Девочкой длинноволосая женщина длинных волос не носила. Ее в раннем детстве папа и мама всегда стригли наголо, а с семи лет, то есть с того времени, когда длинноволосая женщина, а тогда еще совсем ничем не примечательная лысая девочка, должна была пойти в школу, с сопротивлением и отвращением, папа и мама ее, простые и незатейливые, уступив настойчивым просьбам будущего дочкиного классного руководителя, позволили девочке, с самого рождения всегда прежде лысой, лысой, лысой, отрастить все-таки немного волос… Пинали и пихали бедную девочку и иногда оставляли ее без ужина и обеда, часто и без завтрака тоже, и без мягкой постели, и без мыла, вот так, за то, что она появлялась теперь на людях и у них, у родителей, у самих на глазах, не уродливая, не лысая, а даже вроде как и достаточно (для того, чтобы кому-нибудь, например, просто понравиться) привлекательная — волосатая, похожая на девочку, а не на мальчика, а не на зверушку, а не на неизвестно кого… Бледная, неуклюжая и недозрелая во всем, в чем, собственно, можно было бы быть недозрелой, девочка, хоть и не лысая уже какое-то время, не казалась в своем классе вовсе чем-то особенным и необычным. Дети в ее классе попадались через одного и похуже — косые, горбатые, косолапые, с трудом вспоминающие, как их зовут и как называется все-таки то место или то здание, так скажем лучше, в помещении которого они нынче сидят за деревянными партами, — не недоразвитые, не «дефективные», нет, не больные, а совершенно банально обыкновенные советские дети, советские дети обыкновенных советских людей, тех самых, которым в действительности все по хрену в этой жизни, всегда и везде, тех самых, которые никуда не идут и никуда не стремятся, тех самых, которые ленивы и которые нелюбопытны, тех самых, которые считают, что мир отвратителен и тошнотворен и, разумеется, несправедлив и, безусловно, несовершенен, тех самых, которые нипочем и ни при каких обстоятельствах не в состоянии отождествить себя самих с самими собой же, тех самых, которые могли бы на нашей земле, и без всякого, между прочим, какого-либо ущерба этой земле, никогда, честно признаться, и не рождаться…
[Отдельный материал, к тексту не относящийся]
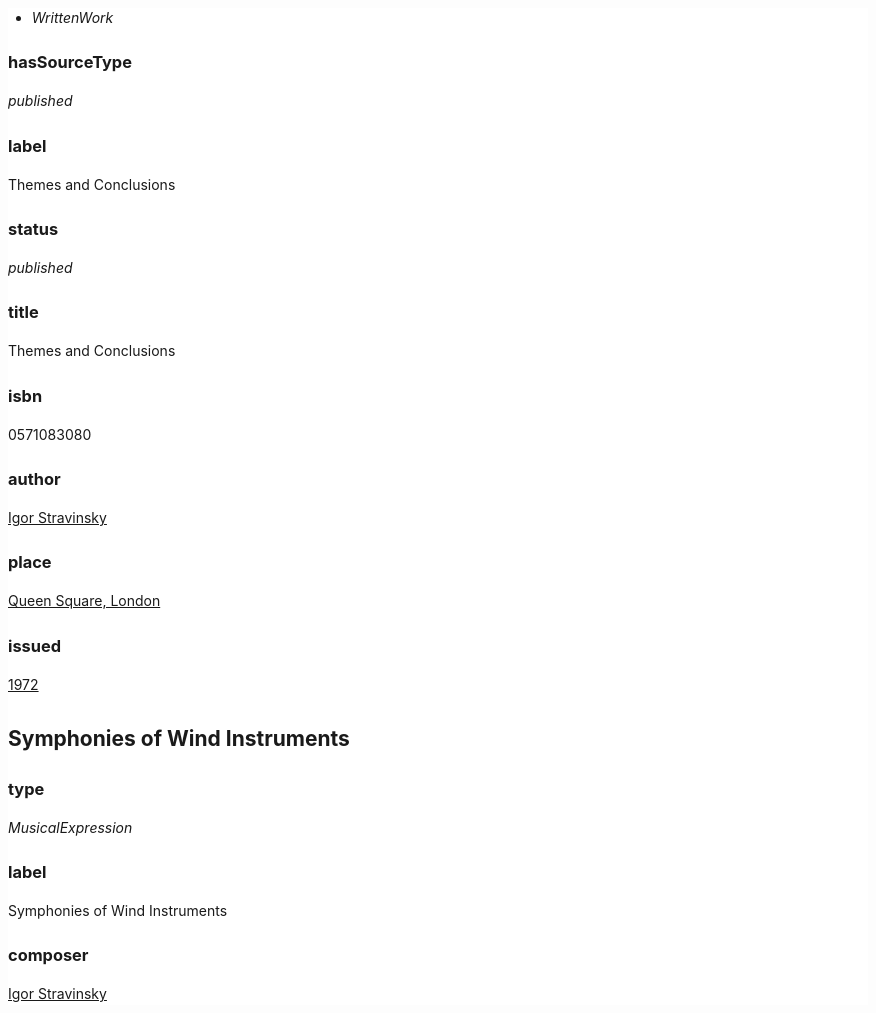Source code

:  - *WrittenWork*

### hasSourceType


*published*

### label


Themes and Conclusions

### status


*published*

### title


Themes and Conclusions

### isbn


0571083080

### author


[Igor Stravinsky](#Igor-Stravinsky)

### place


[Queen Square, London](#Queen-Square-London)

### issued


[1972](#1972)

## Symphonies of Wind Instruments

### type


*MusicalExpression*

### label


Symphonies of Wind Instruments

### composer


[Igor Stravinsky](#Igor-Stravinsky)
Девочка мычала, крякала и кудахтала. Ее с трудом понимали одноклассники, и с ней не без истерики общались учителя. Да, собственно, все дети в ее школе, да и не только в ее школе, а и во всех других школах, во многих других школах в нашей замечательной, великой и могучей стране, мычали, крякали и кудахтали. Они не говорили, мать их! Они не произносили слова и предложения, фразы… Они мычали, крякали и кудахтали. И мяукали еще, и тявкали, и чирикали, и каркали, и шипели, и сопели, и сипели, но только не говорили… И они все, все без исключения, дети, они же школьники, и во всех школах страны, во всех школах без исключения, с трудом и нежеланием понимали друг друга, и с ними не без истерики общались учителя, и не без злобы еще, и не без отвращения, разумеется.